В самолетном салоне пахнет привычно, металлом, остатками пассажирских куриных обедов и неопределенным чем-то еще, украденным воздухом? Экипаж борпроводников возглавляет Марина, номер первый, красивая надменная девушка лет двадцати пяти, с тобой в напарниках считает вилки-ложки крупноватая блондинка Катя, а третий номер – мальчик Стасик. Почему-то именем Стасик принято называть тараканов, «стасики ползают», поэтому каждый твой взгляд на Стасика сопровождается смехом, иногда хрюканьем. Стасик привык, показывает розовый язык и засыпает на откидном кресле, выставив длинные ноги в узкий проход. Марина неодобрительно цокает, слегка пинает Стасиков начищенный ботинок. Очередной раз протирает носовым платком, смоченном в спирте, бортовой микрофон, она очень брезглива.

— Не надоело тебе его мыть, — лениво спрашивает блондинка Катя, — скоро уже домой прилетим, она все дезинфекцию проводит… Упертая…

— А что я, должна эту грязь облизывать, что ли? – Марина возмущена.
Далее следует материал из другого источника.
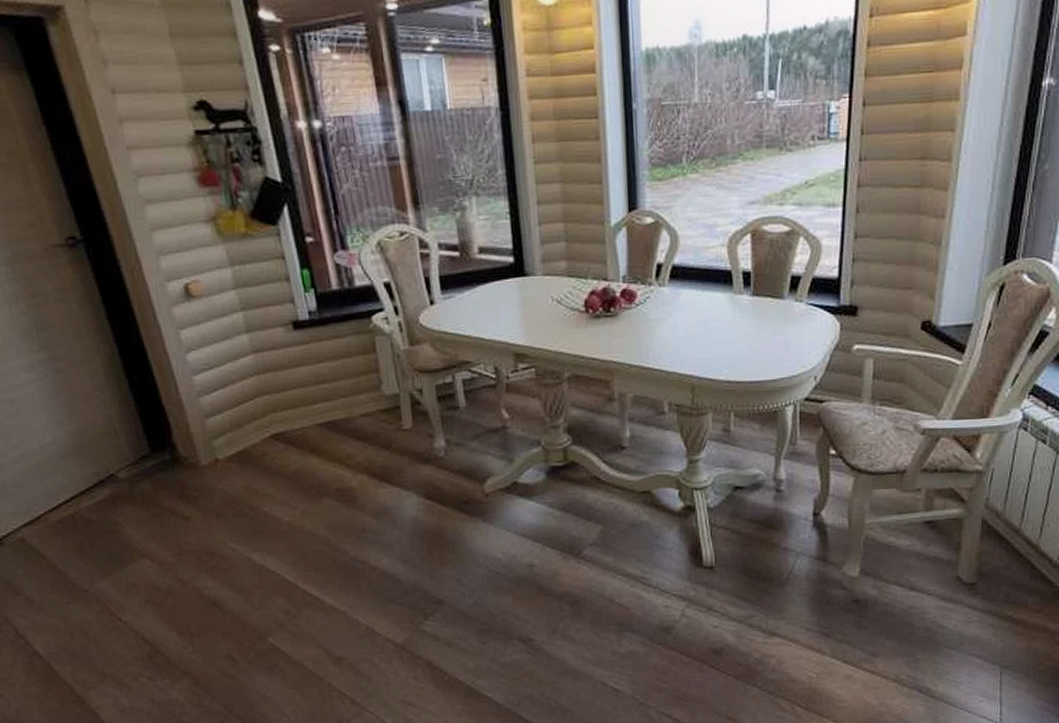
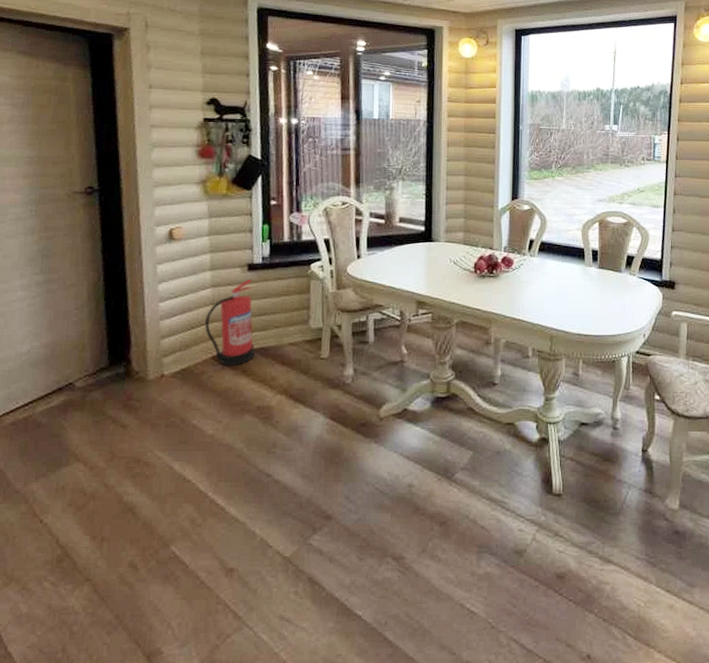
fire extinguisher: none [253,340,322,446] -> present [204,279,255,367]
Барабанит пальцами по пластиковой бежевой обшивке. Она вообще странно взвинчена, вчера в Хабаровске отказалась ехать за копченым палтусом и прочими дарами моря. А ничего лучше копченого палтуса нет, всем известно. Сейчас посадка в Иркутске, там можно купить омуля в огромной банке, похожей на пулеметный диск. Омуля Марина тоже не хочет, она морщит курносый нос и говорит:

— Прямо не знаю, что вы носитесь с этим дурацким омулем. Он воняет ужасно, тухлятиной.

Катя даже подскакивает на месте, роняет пассажирские вилки, они оглушительно звенят, сталкиваясь с никелированной поверхностью кухонного стола:

— Омуль воняет? Да ты сумасшедшая! Он пахнет, это же омуль! Он должен так пахнуть, хороший рыбий запах…
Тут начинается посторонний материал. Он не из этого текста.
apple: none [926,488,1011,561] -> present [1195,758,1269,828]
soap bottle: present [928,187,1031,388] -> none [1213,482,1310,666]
Марина нарочито вздыхает, пристраивает микрофон на место, садится на свое кресло, смотрит в иллюминатор, потом на часы. У Марины японские часы на широком металлическом браслете, довольно массивные, на ее тонкой руке смотрятся неожиданно и прекрасно. Цифры тоже крупные, легко рассмотреть время: шестнадцать тридцать пять.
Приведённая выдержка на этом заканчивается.